Farnesyl pyrophosphate synthase promotes restenosis after vascular injury by activating small G proteins.

This study aimed to investigate the role of farnesyl pyrophosphate synthase (FPPS) in restenosis following vascular injury. Primary vascular smooth muscle cells were transfected with or without Lenti-FPPS shRNA and subsequently stimulated with angiotensin II (10(-7) mol/l) or transforming growth factor-beta 1 (10 ng/ml). The activities of small G proteins were assessed. An in vivo vascular restenosis model was established by inducing balloon injury in the rat carotid intima. Injured carotid arteries were transfected with Lenti-FPPS shRNA (6 × 10(8) plaque-forming unit), and vascular histopathology was analyzed. Gene and protein expression levels were evaluated in both in vivo and in vitro models using quantitative RT-PCR and Western blotting, respectively. Angiotensin II or transforming growth factor-beta 1 stimulation increased the protein levels of FPPS, connective tissue growth factor, phosphorylated p38, and Jun NH2-terminal kinase, as well as the activities of small G proteins in vascular smooth muscle cells.
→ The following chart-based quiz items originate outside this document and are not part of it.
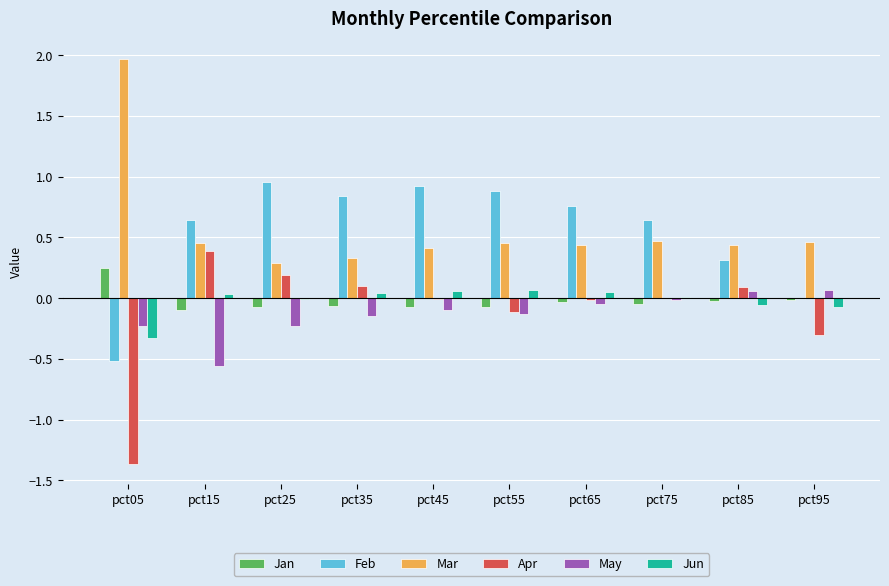

Which label corresponds to the largest value in the chart?

pct05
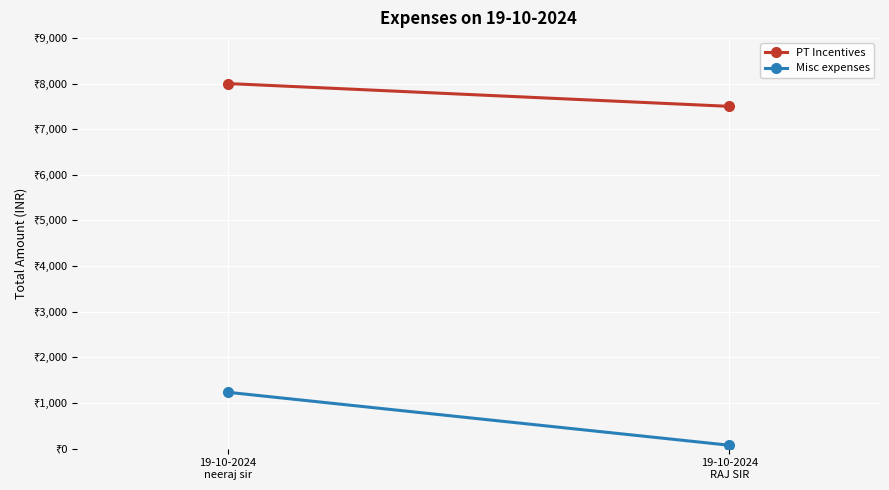

Reading right to left, transcribe all the data shown in this chart.

PT Incentives: 7500	8000
Misc expenses: 75	1236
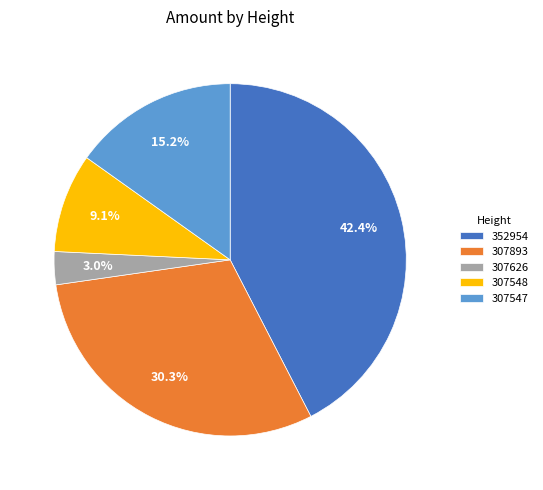

What percentage is the 307547 slice, to the nearest percent?

15%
These effects were significantly attenuated following Lenti-FPPS shRNA transfection. In the carotid artery injury model, rats exhibited luminal narrowing, extensive neointima formation, and abundant foam cells and fibrous connective tissue in the intima and media. However, these pathological changes, along with the upregulation of FPPS, connective tissue growth factor, and small G protein activities in the injured carotid arteries, were alleviated by FPPS inhibition via Lenti-FPPS shRNA transfection. This study demonstrates that FPPS contributes to restenosis after vascular injury, potentially by modulating the small G protein (Rac and RhoA)-Jun NH2-terminal kinase and small G protein (Rac and RhoA)-p38 mitogen-activated protein kinase signaling pathways in both in vitro and in vivo models.